Upper Register Building Envelope
The upper register of the Embassy Pavilion is enclosed by a multilayered envelope composed of three key elements: an exterior surface of glass, curved in both plan and section; an array of vertical blinds housed within a cavity varying from one to two meters in depth; and an inner window wall composed of insulating glass panels set in bronze-clad frames. The exterior surface, comprising triangular panels of laminated tempered glass contained within a diagrid of stainless-steel glazing members, is mounted on a similar diagrid composed of steel pipes braced laterally at each floor level and supported vertically by steel outriggers at level 4. The cavity behind the glazed diagrid contains horizontal gratings at each floor level; dampers are situated below the gratings at every other floor, and exhaust fans are located at the top of the cavity. The inner window wall is the air and moisture barrier of the ensemble. This glass is an insulating unit with a low-E coating (all the glass substrates are low-iron glass), and the inner wall framing is clad in bronze. This multilayered envelope allows for the appropriate modulation of indoor-outdoor light and heat environments while maximizing the benefits of natural light and views.
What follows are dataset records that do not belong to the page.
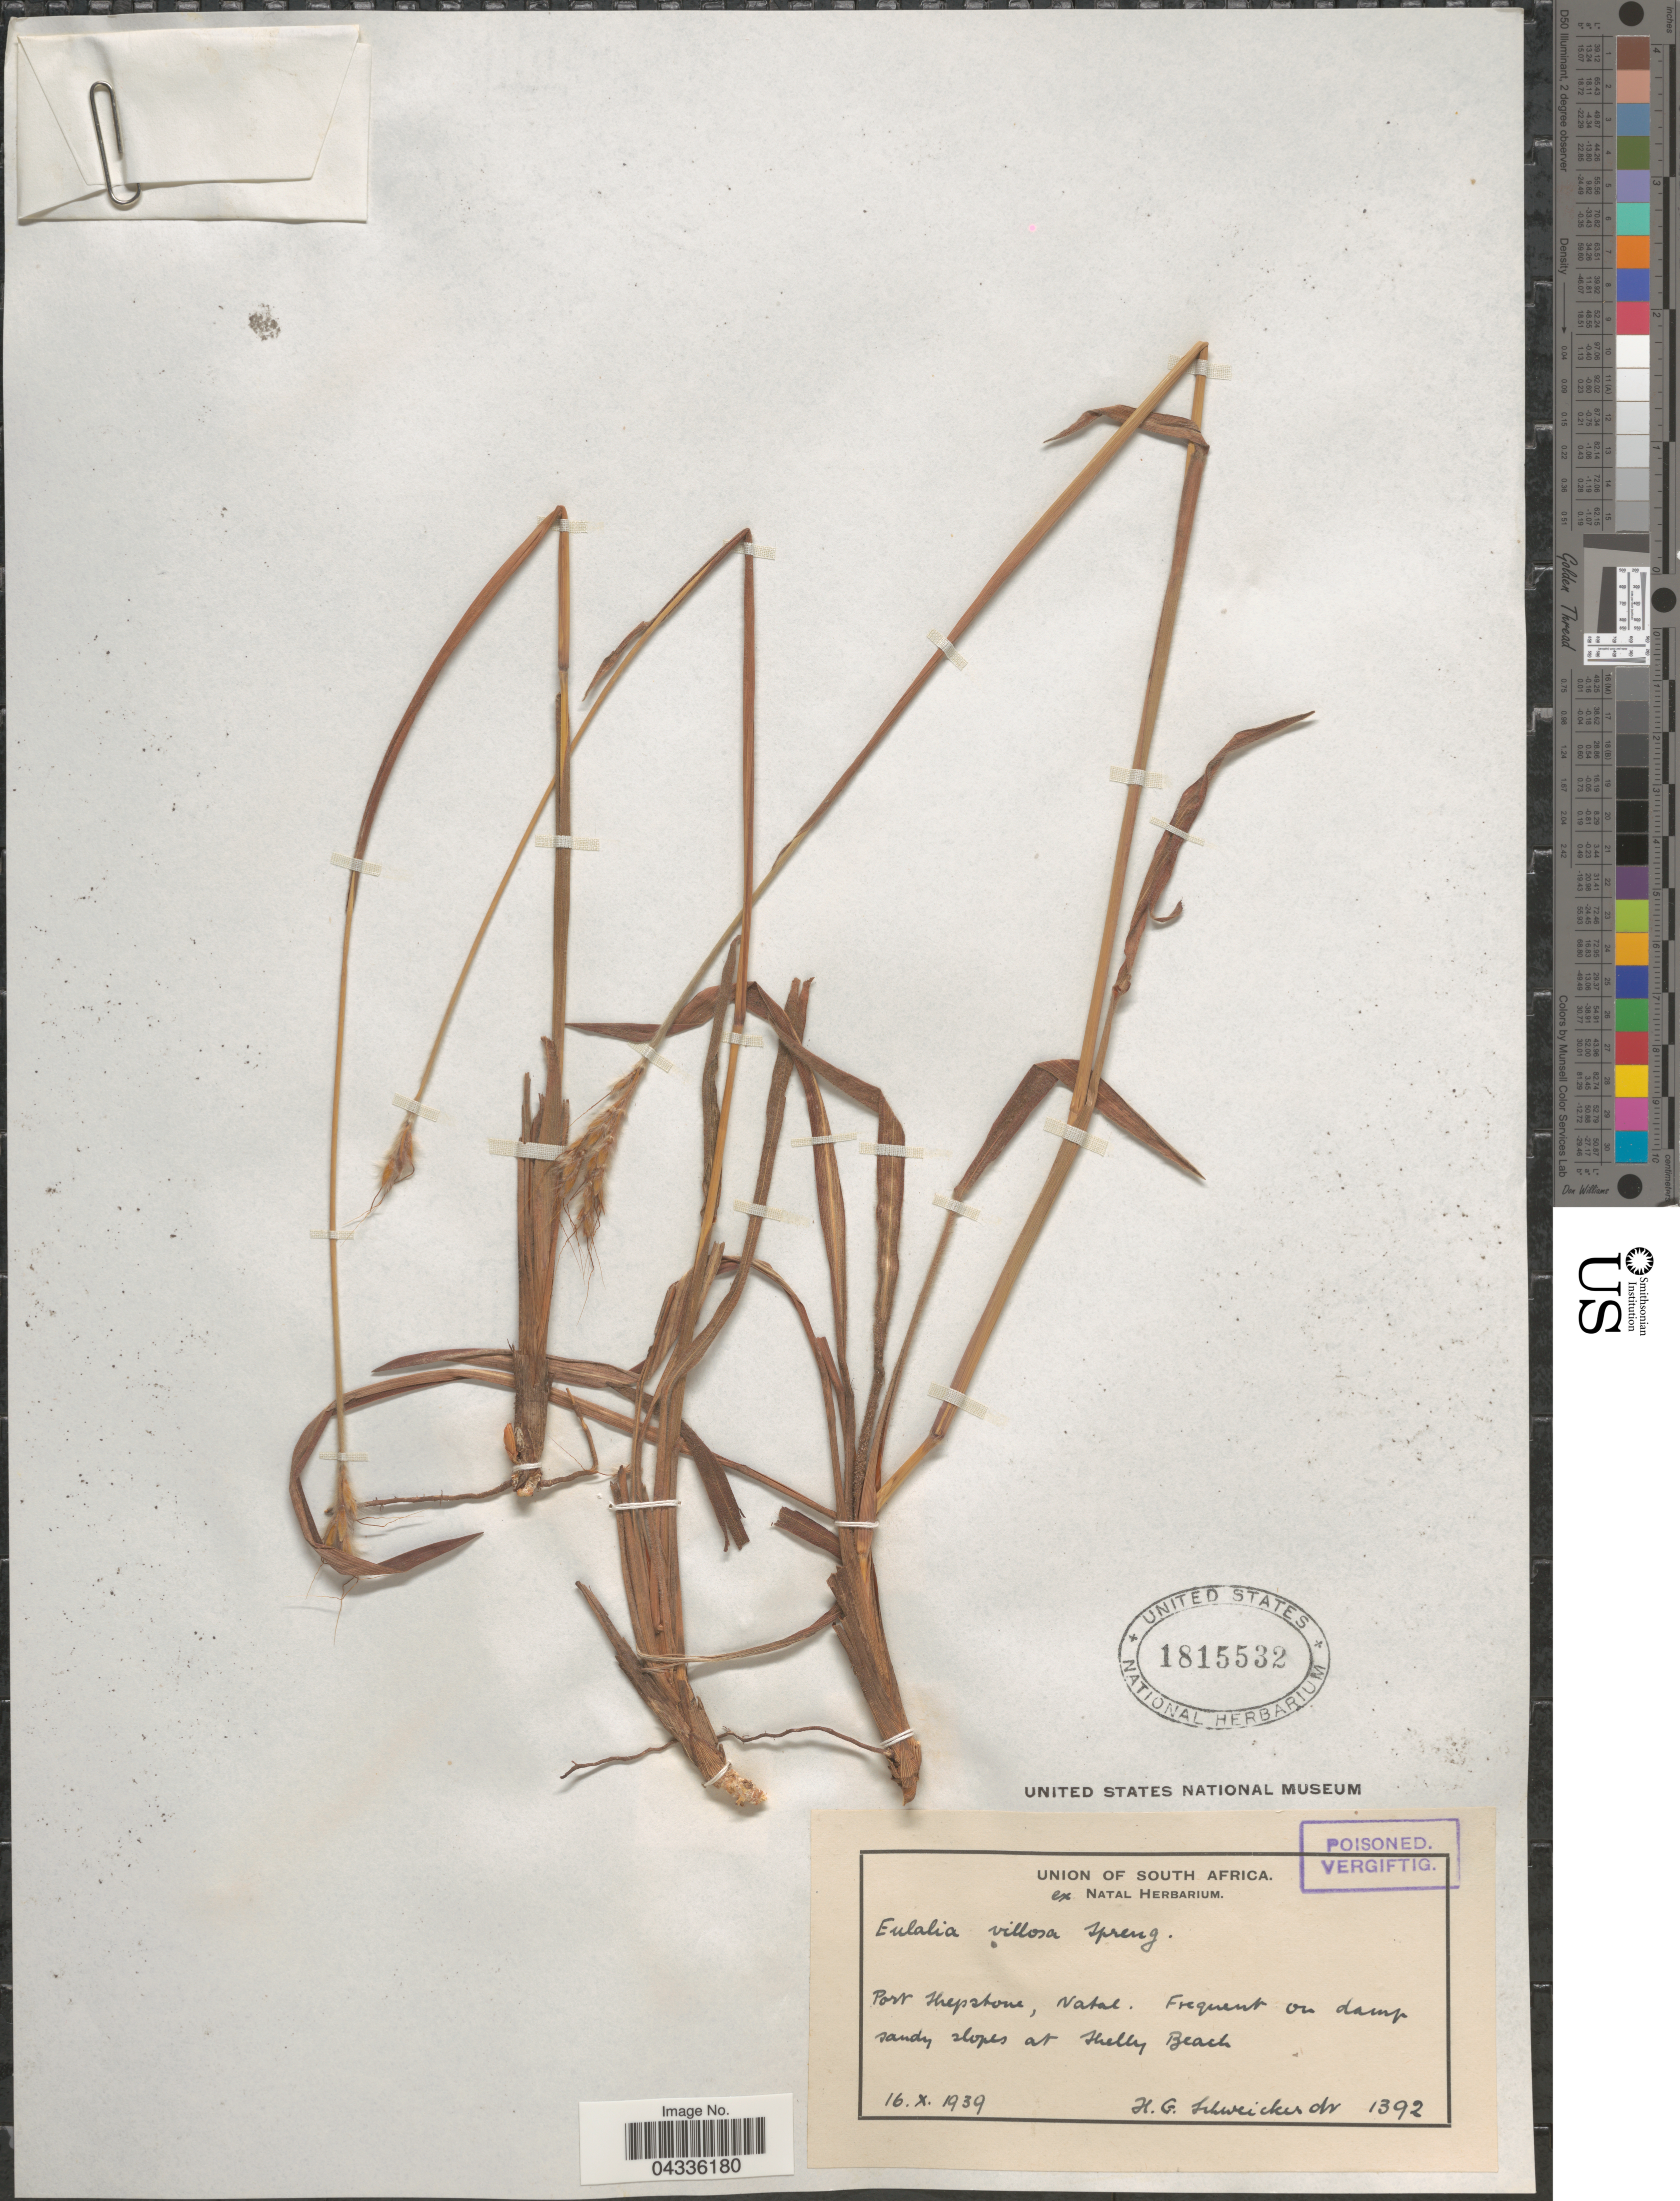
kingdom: Plantae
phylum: Tracheophyta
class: Liliopsida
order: Poales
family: Poaceae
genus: Eulalia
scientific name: Eulalia villosa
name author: (Thunb.) Nees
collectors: H. Schweickerdt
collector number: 1392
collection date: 1939-10-16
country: South Africa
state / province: KwaZulu-Natal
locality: Post Thepstone, Natal.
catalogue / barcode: US 1815532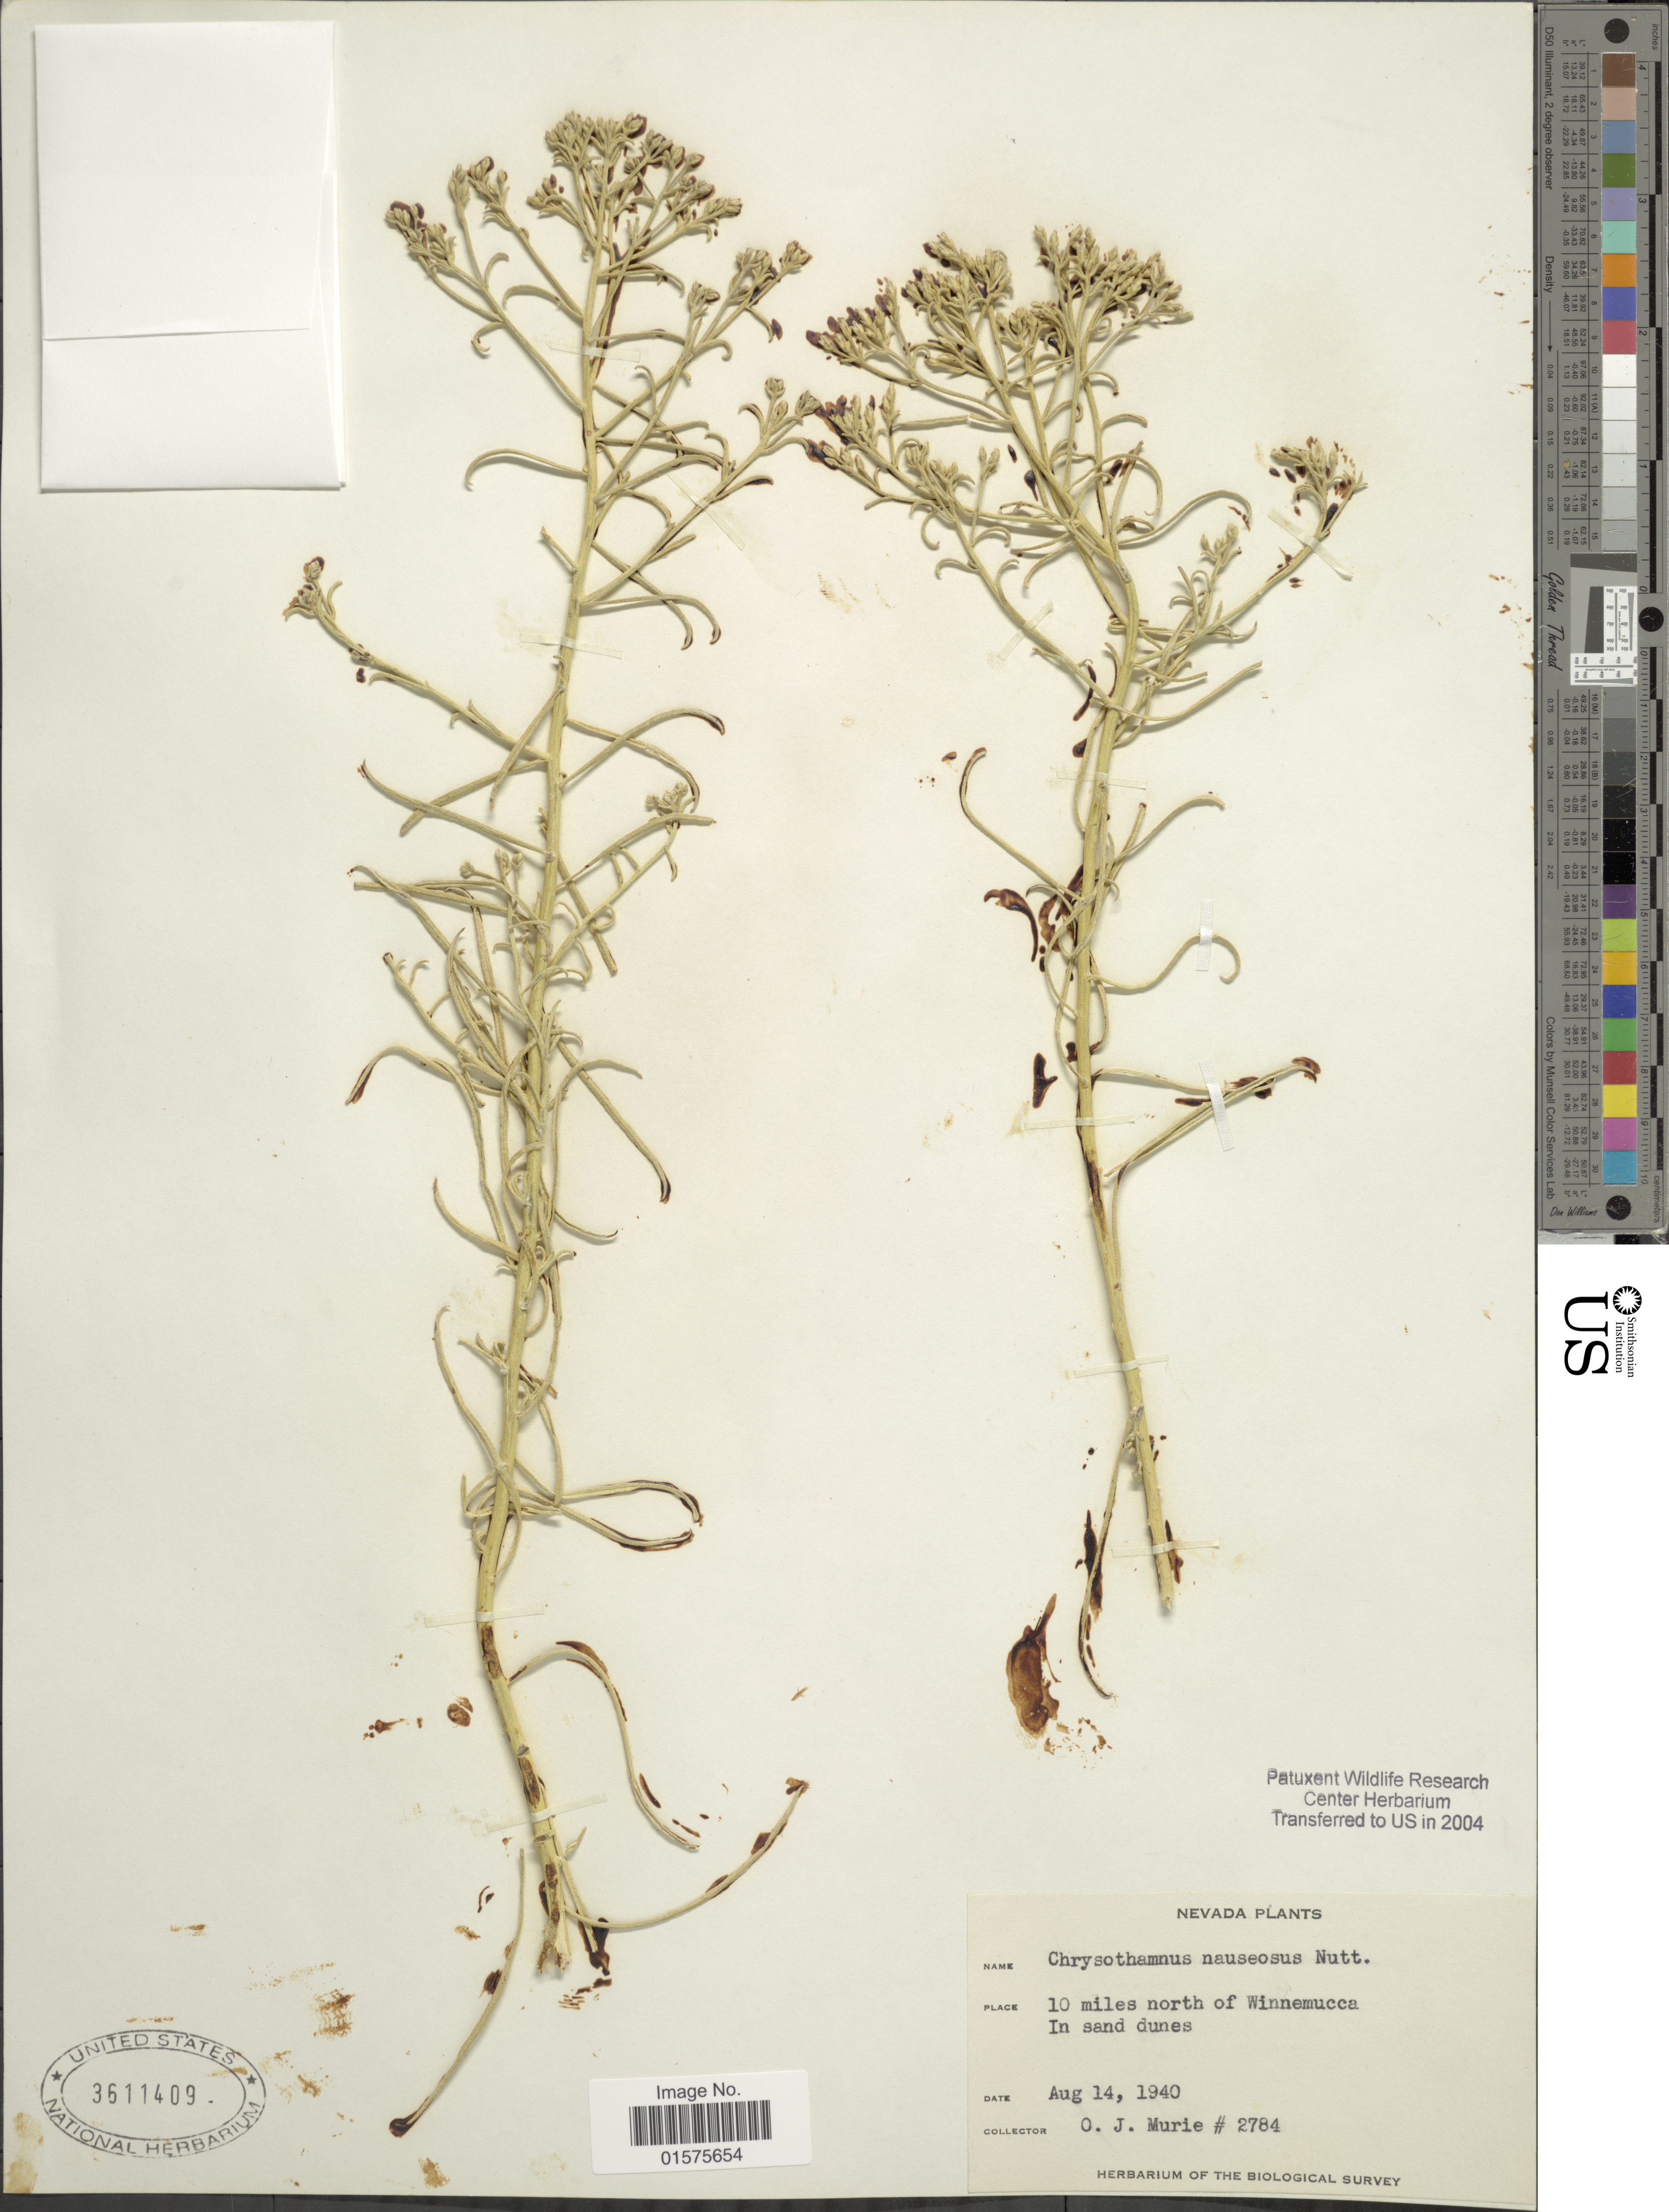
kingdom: Plantae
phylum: Tracheophyta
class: Magnoliopsida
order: Asterales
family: Asteraceae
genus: Ericameria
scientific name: Ericameria nauseosa var. speciosa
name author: (Nutt.) G.L. Nesom & G.I. Baird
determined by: Urbatsch, Lowell E., Curator (LSU), Louisiana State University (UNITED STATES)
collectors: O. Murie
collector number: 2784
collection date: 1940-08-14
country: United States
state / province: Nevada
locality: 10 miles north of Winnemucca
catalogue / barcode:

In the heating cycles the dampers close, and the envelope functions as triple glazing. During the cooling cycle the dampers are open and air circulates through the cavity, removing heat from the blinds, which are programmed to block unwanted solar energy and glare year-round.

Atrium
The central portion of the Embassy Pavilion’s upper-register volume is voided to create a skylit Atrium that brings daylight into the interior while shaping office floors that are exceptionally large (3,582m2) and exceptionally flexible, with an optimum width of 21m throughout. The floor of the atrium on level 2 is the Embassy “Living Room,” a staff gathering place offering direct access, when desired, to the Multipurpose Room and Gallery on the same level and, via a spiral stair, to the staff amenities (café, gymnasium, health facilities, etc.) on level 3 above. Because its walls are sheathed in glass, so as to offer views into and out from the surrounding office floors, the Atrium performs an important integrative function, fostering a sense of community and shared purpose. At the same time, the atrium is one of the many features that will make the New U.S. Embassy a model of sustainability, with reduced consumption from nonrenewable energy sources, improved indoor environmental quality, minimum water consumption and minimum waste generation over the life of the building.